Remember when we were kids and had to figure out how to deal with problems way bigger than us? We all came up with our own little tricks - read coping mechanisms - usually without a wise, tuned-in adult around to help. Now, let me be clear—this isn’t about blaming anyone, it's about gaining clarity.
Now let’s unpack what that looked like because it's not as simple as it seems.
Maybe we had adults in our lives who were wise and compassionate. But:
1. They might not have been there at that exact moment when we needed them. Or they were there, but didn't notice we were struggling.
2. They might have been present and kind but just didn’t have the right tools to help us make better choices around our problems.
3. Or, they had all the tools in the world and all the compassion too, but they were distracted. (Life happens, right?)
This isn’t about pointing fingers. It's just how things go. We, as kids, didn’t have the skills to figure life out, and neither did the adults around us all the time. And guess what? When we internalized those coping mechanisms, we were under the age of 12. Some even say before 8. So really, how could we be to blame?
Fast forward to today...
Now here we are—adults with jobs, kids, responsibilities. But those old coping mechanisms? Surprisingly, they're still hanging out with us, running the show in sneaky ways. They show up when we're stressed, tired, or just trying to make it through the day.
As Carl Jung said, our job now is to become aware of those automatic habits and grow beyond them. Sounds easy, right? Except… these habits are deep. And trying to change them by sheer force of will is a recipe for burnout.
So, what do we do? We need a new approach—one that doesn’t involve us turning into drill sergeants with ourselves. And here's where it gets tricky: a lot of us have a deep, ingrained belief that we can’t be kind to ourselves AND get stuff done. We think if we’re too nice to ourselves, we’ll get lazy, everything will fall apart, and next thing you know, we’re in trouble with the imaginary adults in our heads—parents, teachers, religious figures, you name it.

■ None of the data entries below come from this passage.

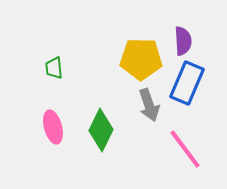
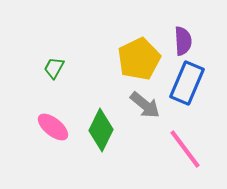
yellow pentagon: moved 2 px left; rotated 27 degrees counterclockwise
green trapezoid: rotated 35 degrees clockwise
gray arrow: moved 4 px left; rotated 32 degrees counterclockwise
pink ellipse: rotated 36 degrees counterclockwise
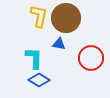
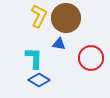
yellow L-shape: rotated 15 degrees clockwise
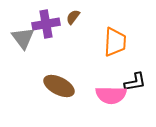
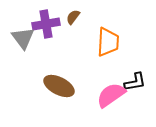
orange trapezoid: moved 7 px left
pink semicircle: rotated 144 degrees clockwise
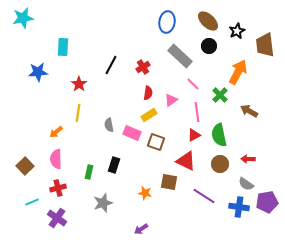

This is where our brains freeze up. How are we supposed to be kind to ourselves AND change these old, automatic behaviors?
When you're at your weakest, old habits win
Here’s the kicker: when we’re exhausted, triggered, or under pressure, we’re at our most vulnerable. That’s when our old habits swoop in, and we beat ourselves up about it afterward. It’s a vicious cycle: we feel guilty, ashamed, defeated—and then, boom!—we’re back to the same old behavior.
One of my clients, for example, is a physician who’s working on curbing her late-night snacking habit. She’s pretty good during the day—she’s aware, only eats when she’s hungry, the whole bit. But come nighttime? She’s snacking without even realizing it. It’s like autopilot takes over.
When I coached her, we dug into why. Turns out, by the time she’s wrapping up her workday—still trying to finish charts, exhausted, and mentally drained—her willpower is out the window. She’s heading straight to the pantry without even feeling hungry.
But then she had an “aha” moment. She realized she wasn’t doing herself any favors by waiting until the hardest time of the day to practice a new, compassionate response. She saw that if she didn’t wait until Thursday night, when she’s at her lowest point, but instead filled her tank every day with some self-kindness, she wouldn’t be so depleted by the end of the week.
By building some healthy, compassionate practices into her daily routine, she could avoid hitting empty. Think of it this way: instead of running her tank down to fumes and then wondering why she can’t think straight, she could keep it topped up with small acts of self-care throughout the week.
So, how do we do this?
The key is consistency. Don’t wait until you’re at your most exhausted, most frustrated, most depleted to try and break an old habit. Instead, build a daily routine that gives you that emotional and mental energy before you hit rock bottom.
Whether it’s taking five minutes to check in with yourself, journaling about your day, or even just reminding yourself that it’s okay to rest, these small acts of self-kindness keep your tank full. And when your tank is full, you’re much less likely to fall back on those old coping mechanisms you picked up as a kid.
This way, you’re not trying to solve grown-up problems with the skills of a 7-year-old. You’re stepping into your adult self—strong, compassionate, and totally capable of change. Because when you fill your tank daily, you’re setting yourself up for success, not survival.
Don’t wait for the wheels to fall off. Keep your emotional and mental energy up every day, and watch how much easier it gets to break those old, automatic habits—no violent, negative self-talk required!